In most cases, it is important for an algorithmic bioinformatics paper to present the running time and memory usage of the algorithm, either through experimental evaluation and/or theoretical analysis. This is a very natural thing to do for computer scientists, but I sometimes find that researchers with a different background forget to include this. In other cases, the authors do not include any memory or time analysis because they know that it is tiny and besides the main point, but it may not be at all obvious to the reader. In such cases, a simple statement to the effect that the memory usage or running time is negligible and/or unimportant would suffice. Finally, make sure to state the specific details of the machine used, to the extent they are relevant to your algorithm; for example, "Intel Xeon CPU with 512 GB of RAM and 64 cores at 2.10 GHz."

Conclusion

This list includes only the most basic rules and is not intended to be exhaustive. In a competitive venue, a paper is usually accepted based on its strengths rather than a lack of weaknesses, and following these simple rules will not necessarily get your paper accepted. However, in my experience, breaking these rules can significantly decrease a paper's chance to be accepted.

These rules are also focused on aspects that are somewhat specific to algorithmic bioinformatics in relation to biology. There are of course much broader aspects about how to write a scientific paper, e.g., cohesion, conciseness, clarity, structure, and argumentation. These are outside the scope of this paper, but there are excellent books [3, 4] and even other Ten Simple Rules articles [5] that address these aspects.

References

  1. 1. Simmons JP, Nelson LD, Simonsohn U. False-Positive Psychology: Undisclosed Flexibility in Data Collection and Analysis Allows Presenting Anything as Significant.
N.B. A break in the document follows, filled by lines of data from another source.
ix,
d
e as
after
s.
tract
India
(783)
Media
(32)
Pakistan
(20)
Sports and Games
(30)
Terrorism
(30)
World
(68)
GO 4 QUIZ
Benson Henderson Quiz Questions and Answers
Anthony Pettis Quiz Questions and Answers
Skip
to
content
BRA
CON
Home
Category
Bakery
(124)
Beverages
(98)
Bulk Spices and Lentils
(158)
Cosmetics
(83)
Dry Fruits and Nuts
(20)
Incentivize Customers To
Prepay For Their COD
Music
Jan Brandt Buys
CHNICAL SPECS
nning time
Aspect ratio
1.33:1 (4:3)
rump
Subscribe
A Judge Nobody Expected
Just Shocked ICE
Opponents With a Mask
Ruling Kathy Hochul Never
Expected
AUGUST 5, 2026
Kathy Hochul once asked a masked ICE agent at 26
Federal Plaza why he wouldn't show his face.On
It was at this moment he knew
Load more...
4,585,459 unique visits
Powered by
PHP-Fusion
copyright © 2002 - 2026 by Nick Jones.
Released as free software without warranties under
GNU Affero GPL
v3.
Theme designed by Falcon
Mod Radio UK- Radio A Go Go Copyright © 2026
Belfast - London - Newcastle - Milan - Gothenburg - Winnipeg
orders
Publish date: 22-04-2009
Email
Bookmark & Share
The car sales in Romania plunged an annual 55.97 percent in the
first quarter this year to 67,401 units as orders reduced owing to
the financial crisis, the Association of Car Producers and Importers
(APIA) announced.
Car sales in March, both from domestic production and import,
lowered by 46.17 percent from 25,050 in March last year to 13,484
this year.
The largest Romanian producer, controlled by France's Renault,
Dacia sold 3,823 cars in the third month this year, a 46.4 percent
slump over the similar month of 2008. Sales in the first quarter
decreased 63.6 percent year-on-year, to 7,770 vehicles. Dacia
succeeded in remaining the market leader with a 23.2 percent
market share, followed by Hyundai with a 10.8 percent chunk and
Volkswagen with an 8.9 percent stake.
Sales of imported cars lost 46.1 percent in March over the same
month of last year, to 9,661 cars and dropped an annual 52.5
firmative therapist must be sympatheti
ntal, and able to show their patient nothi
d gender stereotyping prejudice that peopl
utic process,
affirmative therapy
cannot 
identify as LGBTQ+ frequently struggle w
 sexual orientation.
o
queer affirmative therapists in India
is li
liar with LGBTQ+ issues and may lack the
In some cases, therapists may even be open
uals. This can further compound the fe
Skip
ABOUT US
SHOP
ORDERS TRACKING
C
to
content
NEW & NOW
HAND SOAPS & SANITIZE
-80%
Psychological Science. 2011;22(11):1359–1366. pmid:22006061
  2. 2. Medvedev P. Modeling biological problems in computer science: a case study in genome assembly. Briefings in bioinformatics. 2019;20(4):1376–1383. pmid:29394324
  3. 3. Schimel J. Writing science: how to write papers that get cited and proposals that get funded. OUP USA; 2012.
  4. 4. Williams J. Toward Clarity and Grace; 1990.
  5. 5. Mensh B, Kording K. Ten simple rules for structuring papers. PLoS Comput Biol. 2017;13(9).